## Request
Would you copy only the lines below, beginning with the one that contains "to MIT license" and running through the last entry line?
================
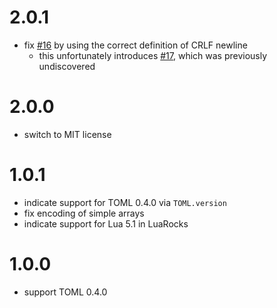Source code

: # 2.0.1
* fix [#16](https://github.com/jonstoler/lua-toml/issues/16) by using the correct definition of CRLF newline
	* this unfortunately introduces [#17](https://github.com/jonstoler/lua-toml/issues/17), which was previously undiscovered

# 2.0.0
* switch to MIT license

# 1.0.1
* indicate support for TOML 0.4.0 via `TOML.version`
* fix encoding of simple arrays
* indicate support for Lua 5.1 in LuaRocks

# 1.0.0
* support TOML 0.4.0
================
## Finished task
* switch to MIT license

# 1.0.1
* indicate support for TOML 0.4.0 via `TOML.version`
* fix encoding of simple arrays
* indicate support for Lua 5.1 in LuaRocks

# 1.0.0
* support TOML 0.4.0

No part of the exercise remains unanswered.